- Born: 27 March 1934 Tortona, Piedmont, Kingdom of Italy
- Died: 17 March 2019 (aged 84) Aglientu, Sardinia, Italy
- Occupations: Composer; singer-songwriter; record producer;
- Years active: 1960s–1980s

= Enrico Riccardi =

Italian composer and record producer (1934–2019)

Enrico Riccardi (27 March 1934 – 17 March 2019) was an Italian composer, singer-songwriter and record producer.

== Life and career ==
Born in the Piedmontese city of Tortona in 1934, Riccardi started his career as a singer-songwriter in the early 1960s, using the stage name Rico Riccardi. He later was a member of Gianni Morandi's backing band. He had his breakout with "Zingara", a song he composed with Luigi Albertelli which won the nineteenth edition of the Sanremo Music Festival, with a double performance by Bobby Solo and Iva Zanicchi. In 1970, he started a long collaboration with Drupi, for whom he penned the major hits "Vado via", "Piccola e fragile", "Sereno è..." and "Sambariò". He also had a long professional association with Mina, for whom he wrote "Fiume azzurro", "Ma che bontà", "Uomo" and "Uappa", among others. Artists with whom he collaborated as a songwriter also include Petula Clark, Patty Pravo, Caterina Valente, Loredana Berté, Caterina Caselli, Johnny Dorelli, Dik Dik, Marisa Sannia, and Donatello.

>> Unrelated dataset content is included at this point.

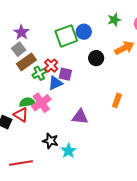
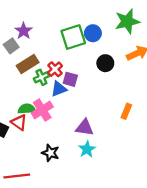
green star: (114, 20) -> (127, 21), size x1.6
gray square: (19, 49) -> (11, 46), moved
cyan star: (68, 151) -> (87, 149), moved

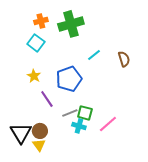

In 1976, Riccardi co-founded the record label Real Music with Drupi and Albertelli. His main successes as a producer were Milva's "La filanda" and Mal's "Parlami d'amore Mariù". In 1980, he recorded his only album as a singer-songwriter, "Parapapà". In the 1980s, he focused on television, composing background music and theme songs for series and variety shows. He also composed incidental music for several stage plays by Giorgio Strehler.

Riccardi died in Aglientu, in the Gallura region of Sardinia, in March 2019. He had permanently moved there three decades earlier.